AIM OF THE TASK = Examine the records and identify each line that includes the string "Door". Copy those lines.

RECORDS SUPPLIED =
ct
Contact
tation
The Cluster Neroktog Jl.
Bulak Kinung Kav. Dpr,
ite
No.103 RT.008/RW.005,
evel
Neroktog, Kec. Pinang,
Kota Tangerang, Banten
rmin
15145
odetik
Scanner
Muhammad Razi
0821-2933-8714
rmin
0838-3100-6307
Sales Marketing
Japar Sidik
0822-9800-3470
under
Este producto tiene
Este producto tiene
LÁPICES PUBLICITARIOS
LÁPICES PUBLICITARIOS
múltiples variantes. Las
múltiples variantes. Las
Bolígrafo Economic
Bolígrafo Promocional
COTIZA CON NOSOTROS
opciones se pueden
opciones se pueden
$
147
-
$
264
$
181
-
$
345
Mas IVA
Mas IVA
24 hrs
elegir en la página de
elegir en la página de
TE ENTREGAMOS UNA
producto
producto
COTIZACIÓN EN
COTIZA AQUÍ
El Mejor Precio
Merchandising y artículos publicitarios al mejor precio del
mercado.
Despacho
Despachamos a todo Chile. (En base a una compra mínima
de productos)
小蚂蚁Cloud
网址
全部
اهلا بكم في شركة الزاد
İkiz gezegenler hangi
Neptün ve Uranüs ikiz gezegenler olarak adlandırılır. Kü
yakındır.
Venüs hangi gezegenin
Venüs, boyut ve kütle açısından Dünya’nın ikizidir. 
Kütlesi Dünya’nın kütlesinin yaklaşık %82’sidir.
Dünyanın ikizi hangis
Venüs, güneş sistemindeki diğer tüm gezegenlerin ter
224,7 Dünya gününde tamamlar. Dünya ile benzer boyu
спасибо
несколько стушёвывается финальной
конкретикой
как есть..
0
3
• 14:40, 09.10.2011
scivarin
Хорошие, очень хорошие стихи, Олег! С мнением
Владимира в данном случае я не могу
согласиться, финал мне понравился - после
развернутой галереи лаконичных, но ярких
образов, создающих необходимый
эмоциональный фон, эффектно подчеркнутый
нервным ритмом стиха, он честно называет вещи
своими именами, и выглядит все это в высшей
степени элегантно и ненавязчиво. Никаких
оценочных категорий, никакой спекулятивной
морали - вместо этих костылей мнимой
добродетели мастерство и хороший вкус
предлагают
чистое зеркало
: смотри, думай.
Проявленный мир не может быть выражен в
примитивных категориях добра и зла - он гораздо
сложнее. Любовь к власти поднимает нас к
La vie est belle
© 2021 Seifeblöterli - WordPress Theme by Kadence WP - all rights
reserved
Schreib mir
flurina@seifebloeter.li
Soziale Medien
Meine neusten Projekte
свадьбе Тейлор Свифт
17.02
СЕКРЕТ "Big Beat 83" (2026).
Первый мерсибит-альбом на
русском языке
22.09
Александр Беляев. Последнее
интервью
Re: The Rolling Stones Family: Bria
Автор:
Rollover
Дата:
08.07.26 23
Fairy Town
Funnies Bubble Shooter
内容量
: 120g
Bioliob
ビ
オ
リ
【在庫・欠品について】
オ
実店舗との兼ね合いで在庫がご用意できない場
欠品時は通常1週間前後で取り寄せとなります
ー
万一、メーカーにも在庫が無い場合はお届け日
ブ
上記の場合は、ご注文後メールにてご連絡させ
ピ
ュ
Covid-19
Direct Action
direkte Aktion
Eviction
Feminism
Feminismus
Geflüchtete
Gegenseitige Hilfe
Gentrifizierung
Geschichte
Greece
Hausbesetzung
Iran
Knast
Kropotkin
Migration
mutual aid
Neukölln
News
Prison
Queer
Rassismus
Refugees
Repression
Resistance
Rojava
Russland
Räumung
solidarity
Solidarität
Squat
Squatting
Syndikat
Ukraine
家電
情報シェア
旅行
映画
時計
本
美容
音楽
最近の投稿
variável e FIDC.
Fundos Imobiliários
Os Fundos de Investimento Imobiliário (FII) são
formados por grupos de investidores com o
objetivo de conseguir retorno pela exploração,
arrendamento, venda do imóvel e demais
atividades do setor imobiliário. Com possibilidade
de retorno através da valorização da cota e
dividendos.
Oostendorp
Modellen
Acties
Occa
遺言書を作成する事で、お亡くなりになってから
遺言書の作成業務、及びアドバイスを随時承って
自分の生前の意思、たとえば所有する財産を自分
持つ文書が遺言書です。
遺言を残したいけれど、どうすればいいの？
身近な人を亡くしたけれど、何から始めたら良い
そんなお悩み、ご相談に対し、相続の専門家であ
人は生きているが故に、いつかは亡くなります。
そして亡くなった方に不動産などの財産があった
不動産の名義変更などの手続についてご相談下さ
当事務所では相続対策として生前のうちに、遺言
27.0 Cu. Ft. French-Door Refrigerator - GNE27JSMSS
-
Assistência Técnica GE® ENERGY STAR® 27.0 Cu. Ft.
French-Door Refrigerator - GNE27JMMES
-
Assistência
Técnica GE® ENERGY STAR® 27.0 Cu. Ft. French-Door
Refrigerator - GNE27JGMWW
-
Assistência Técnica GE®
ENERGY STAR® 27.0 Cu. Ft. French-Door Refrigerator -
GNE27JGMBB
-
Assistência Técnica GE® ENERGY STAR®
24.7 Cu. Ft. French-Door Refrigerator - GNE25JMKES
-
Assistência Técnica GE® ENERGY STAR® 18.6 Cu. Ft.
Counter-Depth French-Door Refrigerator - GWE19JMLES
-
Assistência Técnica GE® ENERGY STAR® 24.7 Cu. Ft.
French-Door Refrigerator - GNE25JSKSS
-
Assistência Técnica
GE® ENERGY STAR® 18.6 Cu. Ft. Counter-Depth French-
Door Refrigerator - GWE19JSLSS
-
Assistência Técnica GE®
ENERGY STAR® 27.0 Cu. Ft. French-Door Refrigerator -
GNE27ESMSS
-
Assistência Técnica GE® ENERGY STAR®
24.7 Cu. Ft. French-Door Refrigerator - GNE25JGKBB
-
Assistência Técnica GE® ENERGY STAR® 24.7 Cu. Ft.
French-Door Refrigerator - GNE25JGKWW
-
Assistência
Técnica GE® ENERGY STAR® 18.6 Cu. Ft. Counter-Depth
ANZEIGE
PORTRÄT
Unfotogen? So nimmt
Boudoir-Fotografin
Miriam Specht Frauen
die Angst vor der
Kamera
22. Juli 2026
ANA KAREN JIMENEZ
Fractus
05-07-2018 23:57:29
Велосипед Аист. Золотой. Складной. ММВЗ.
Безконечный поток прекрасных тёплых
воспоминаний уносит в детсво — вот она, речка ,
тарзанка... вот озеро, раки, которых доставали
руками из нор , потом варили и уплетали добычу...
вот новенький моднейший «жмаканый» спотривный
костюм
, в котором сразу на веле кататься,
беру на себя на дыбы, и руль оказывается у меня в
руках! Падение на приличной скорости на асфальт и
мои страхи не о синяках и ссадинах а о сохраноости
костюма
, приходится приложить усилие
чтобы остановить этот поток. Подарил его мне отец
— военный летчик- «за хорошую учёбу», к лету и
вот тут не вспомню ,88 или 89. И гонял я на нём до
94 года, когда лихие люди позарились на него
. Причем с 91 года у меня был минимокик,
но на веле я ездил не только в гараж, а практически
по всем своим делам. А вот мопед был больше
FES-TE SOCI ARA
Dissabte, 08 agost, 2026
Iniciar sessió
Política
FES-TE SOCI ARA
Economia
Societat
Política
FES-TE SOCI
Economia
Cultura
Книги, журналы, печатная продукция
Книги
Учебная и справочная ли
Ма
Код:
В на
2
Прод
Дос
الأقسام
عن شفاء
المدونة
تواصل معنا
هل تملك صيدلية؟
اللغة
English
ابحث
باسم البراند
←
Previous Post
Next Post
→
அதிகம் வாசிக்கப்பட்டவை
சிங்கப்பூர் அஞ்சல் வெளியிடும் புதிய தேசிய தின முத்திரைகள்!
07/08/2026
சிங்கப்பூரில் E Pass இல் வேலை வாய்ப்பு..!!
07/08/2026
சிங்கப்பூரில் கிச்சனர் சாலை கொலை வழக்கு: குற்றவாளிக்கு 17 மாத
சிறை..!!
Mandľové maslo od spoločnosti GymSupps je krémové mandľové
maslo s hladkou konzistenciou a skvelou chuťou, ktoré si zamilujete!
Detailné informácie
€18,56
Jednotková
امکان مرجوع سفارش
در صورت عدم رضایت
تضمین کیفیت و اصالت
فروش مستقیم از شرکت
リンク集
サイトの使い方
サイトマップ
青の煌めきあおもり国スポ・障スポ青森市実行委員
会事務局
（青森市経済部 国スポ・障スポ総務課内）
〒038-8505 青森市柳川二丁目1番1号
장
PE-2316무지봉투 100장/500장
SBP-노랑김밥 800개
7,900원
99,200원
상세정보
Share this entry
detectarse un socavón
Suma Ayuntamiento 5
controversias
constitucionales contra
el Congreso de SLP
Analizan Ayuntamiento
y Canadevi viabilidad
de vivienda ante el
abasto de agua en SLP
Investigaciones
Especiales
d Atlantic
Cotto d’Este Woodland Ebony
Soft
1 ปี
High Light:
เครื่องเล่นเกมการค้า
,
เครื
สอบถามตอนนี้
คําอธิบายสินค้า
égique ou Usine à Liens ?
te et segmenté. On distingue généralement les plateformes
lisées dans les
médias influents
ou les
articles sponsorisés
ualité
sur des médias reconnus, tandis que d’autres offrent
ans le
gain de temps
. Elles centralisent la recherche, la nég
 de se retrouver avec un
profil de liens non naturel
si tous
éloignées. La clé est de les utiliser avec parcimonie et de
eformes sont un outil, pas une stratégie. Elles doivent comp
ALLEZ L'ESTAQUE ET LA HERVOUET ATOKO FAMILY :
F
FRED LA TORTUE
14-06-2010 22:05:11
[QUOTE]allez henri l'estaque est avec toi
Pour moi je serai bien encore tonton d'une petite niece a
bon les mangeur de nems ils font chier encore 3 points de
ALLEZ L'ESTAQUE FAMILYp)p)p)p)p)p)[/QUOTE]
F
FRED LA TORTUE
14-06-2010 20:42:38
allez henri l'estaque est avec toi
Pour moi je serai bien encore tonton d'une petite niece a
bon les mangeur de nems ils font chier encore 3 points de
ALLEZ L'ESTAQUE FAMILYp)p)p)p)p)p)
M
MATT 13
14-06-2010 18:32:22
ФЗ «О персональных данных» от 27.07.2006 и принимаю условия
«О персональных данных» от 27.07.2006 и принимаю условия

TASK ANSWER =
27.0 Cu. Ft. French-Door Refrigerator - GNE27JSMSS
French-Door Refrigerator - GNE27JMMES
Técnica GE® ENERGY STAR® 27.0 Cu. Ft. French-Door
ENERGY STAR® 27.0 Cu. Ft. French-Door Refrigerator -
24.7 Cu. Ft. French-Door Refrigerator - GNE25JMKES
Counter-Depth French-Door Refrigerator - GWE19JMLES
French-Door Refrigerator - GNE25JSKSS
Door Refrigerator - GWE19JSLSS
ENERGY STAR® 27.0 Cu. Ft. French-Door Refrigerator -
24.7 Cu. Ft. French-Door Refrigerator - GNE25JGKBB
French-Door Refrigerator - GNE25JGKWW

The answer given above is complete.